The leaked Supreme Court opinion by Justice Samuel A. Alito Jr., which would overturn Roe v. Wade, marks a devastating setback for reproductive justice in the United States. It also highlights how bound up the right to abortion is with other fundamental sexual freedoms and civil rights. Whatever happens in the wake of this likely decision, we are already witnessing the undoing of more than a century of successful efforts to expand and protect individual rights to sexual and gender self-expression.
A decision nullifying Roe could threaten protections for other sexual rights. The majority opinion in Roe in 1973 relied on a right to privacy first established in Griswold v. Connecticut (1965), which lifted a state ban on contraceptive access for married people. Recognition of a right to privacy also underpinned the court’s decision in Lawrence v. Texas (2003) to overturn state anti-sodomy statutes. The majority opinion in Obergefell v. Hodges (2015) likewise cited a right to privacy among its reasons for requiring all states to legalize marriages for same-sex couples. All those cases marked wins for individual liberty, human rights and civil rights.
Whether or not federal protection for abortion rights disappears this year, the erosion of sexual freedoms is already well underway. Although a majority of Americans support abortion rights, several states have passed extraordinarily restrictive abortion laws. School boards have banned books with LGBTQ content. And state legislatures have authorized retaliation against transgender people and their allies — even investigating the parents of children who receive trans-affirming health care.
It is not a historical accident that a likely Supreme Court decision to overturn Roe has coincided with these other assaults on sexual freedom and gender identity. The legal right to abortion is but one issue — if a critical one — at the heart of a much larger struggle for sexual autonomy.

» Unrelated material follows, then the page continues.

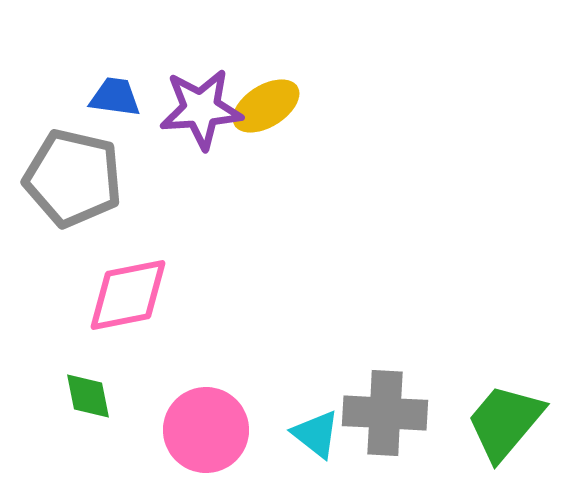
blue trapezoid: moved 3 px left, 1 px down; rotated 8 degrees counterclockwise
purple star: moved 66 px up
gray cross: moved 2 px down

That struggle took shape in the wake of another devastating attack: the passage of the Comstock Act in 1873, championed by Anthony Comstock of the New York Society for the Suppression of Vice. Officially the Act for the Suppression of Trade in, and Circulation of, Obscene Literature and Articles of Immoral Use, the law prohibited sending “obscene, lewd, or lascivious” items through the U.S. mail or across state lines. The act defined reproductive technologies and all printed material about contraception as obscene.
Many states had started to outlaw abortion procedures in the 1850s, often due to pressure from (male) physicians determined to undermine a measure typically provided by (female) midwives. The Comstock Act made even the possession of abortifacients a federal crime.
Prudish, sanctimonious and often cruel, Comstock was a “fire and brimstone” Protestant who considered any sex outside of marital reproduction to be sinful. He succeeded in convincing the federal government to impose his religious values on all Americans.
But Comstock’s law did not affirm the status quo. It sought to thwart increasingly permissive sexual values.
Contrary to caricatures of the era, the 19th-century United States was not prudish about sex. A prolific pornography industry enjoyed unprecedented success. Bigamy and divorce had become more common, and Indiana served as the “divorce mill” that Nevada would become decades later. Same-sex couples and queer people lived openly in communities where what mattered was not whether someone conformed to a strict sexual morality but whether they caused any trouble for their neighbors. Most people placed a high premium on privacy.
When Comstock and Congress determined that they had the authority to decide which kinds of sex were moral, and which were not, they upended that equilibrium by authorizing agents of the state to police Americans’ erotic and reproductive lives.
A century of activism defending the individual’s right to sexual self-expression followed. Across multiple movements and battlegrounds, activists have made clear that an overwhelming majority of Americans wanted to make their own decisions about their sexual desires and relationships.
Birth control activists distributed informational pamphlets and opened clinics in defiance of Comstock’s bans on contraception. Lawyers and advocates gradually won carve-outs for physician-directed birth control and the sale of condoms. Bar owners and LGBT activists fought back in court and in the streets against liquor boards and vice squads, eventually refuting the idea that a gathering of LGBT people was by definition obscene. Filmmakers, publishers and others challenged the government’s censorship powers. And by the 1960s, activists took direct aim at laws that criminalized abortion, insisting that sexual freedoms were meaningless if women could not make decisions about whether to carry a pregnancy to term.
Many of us who have benefited from those movements have grown to adulthood expecting to be able to express our gender identities, our sexual desires and our reproductive decisions according to our own consciences. The revelation of the draft opinion to overturn abortion rights should animate anyone in the U.S. who values sexual freedoms. The decision would impose a minority’s interpretation of Christian morality on the nation and render all non-marital non-reproductive sexual expressions vulnerable to policing and prosecution.
The activism that undid the Comstock Act transformed American culture. It ingrained values of sexual autonomy across our social institutions, laws and popular culture. Americans today overwhelmingly support marriage equality, access to contraception, comprehensive sex education and abortion, and they consume sexually explicit material in staggering quantities. In a country where we have grown so accustomed to seeing our sexuality as a core part of our humanity — and as an arena of freedom and expressiveness — we can only hope that it will require far less than a century to undo the damage of an end to Roe.